Well, there is an immense amount of lava, ash and other volcanic debris to be found scattered over a huge area.
Not to mention great numbers of animals preserved in ash. Here’s a site where thousands of animals are preserved in ash from an eruption over a 1000 miles away. http://en.wikipedia.org/wiki/Ashfall_Fossil_Beds
To my mind that constitutes quite adequate verification that something happened.
Physical evidence of what happened in the past, and extrapolation as to the results if something similar happened today. This is quite different from designing a computer model to predict the future and then insisting it be accepted as fact.

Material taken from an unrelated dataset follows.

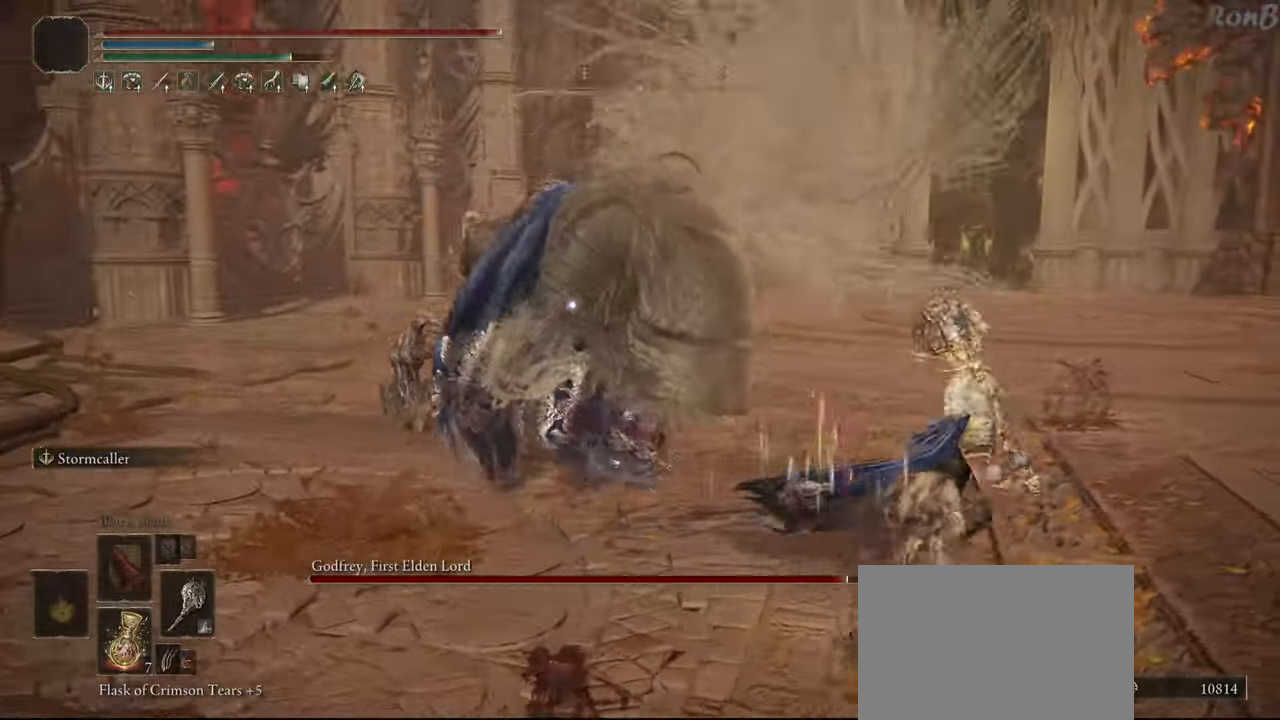
{"buttons": [], "left_stick": "left", "right_stick": "center", "events": [[367, "left_stick", "up"], [483, "left_stick", "left"]]}
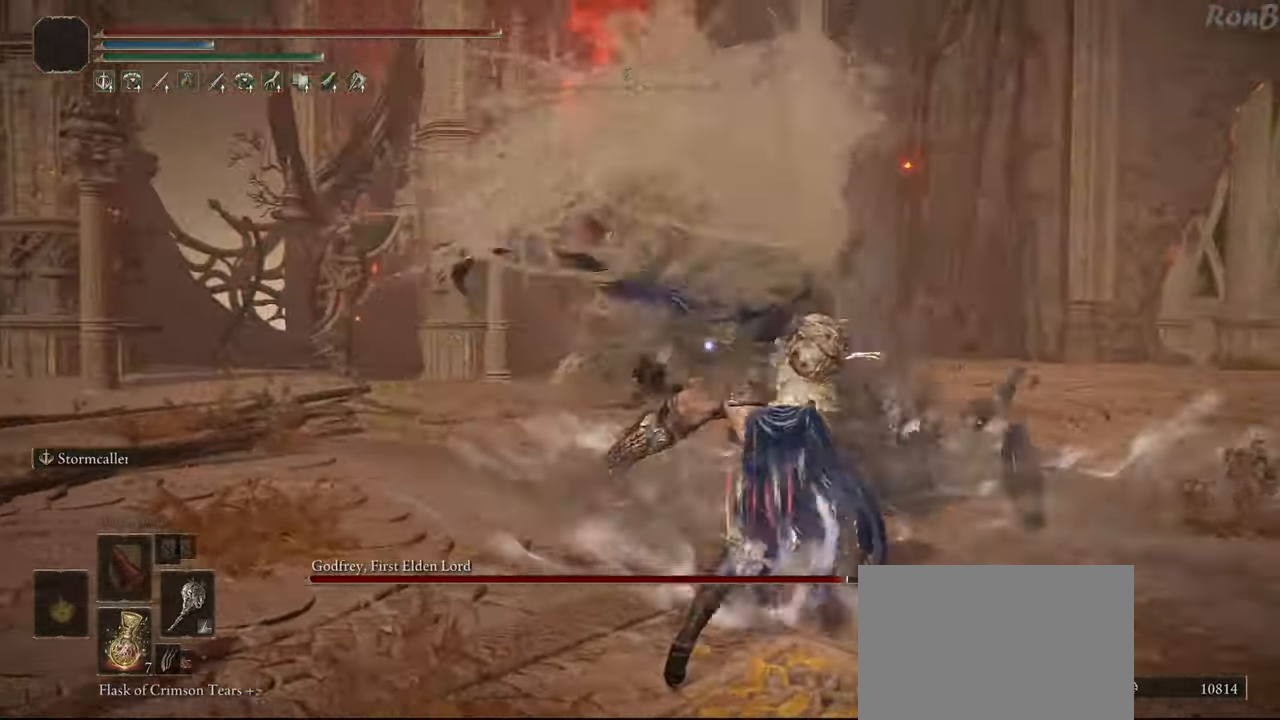
{"buttons": [], "left_stick": "left", "right_stick": "center", "events": []}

By your standard, nothing that happened prior to the rise of modern science could be accepted as fact.
Science is supposed to be observation-based, and what I’m saying is that none of these geologists are eyewitnesses to supervolcanic eruptions, as they call them. There’s certainly evidence of past volcanism, but the cause certainly could be pyroclastic activity of the kind that has been witnessed even in modern times.
BTW, use Wikipedia sparingly; it’s not an authoritative source and relies on external sources for its verification. The article on the Antelope County fossil beds is severely lacking in sources and footnotes and has some unencyclopedic writing.
What he, the original guy that said it did not happen, is not saying is that the earth is only six thousand years old.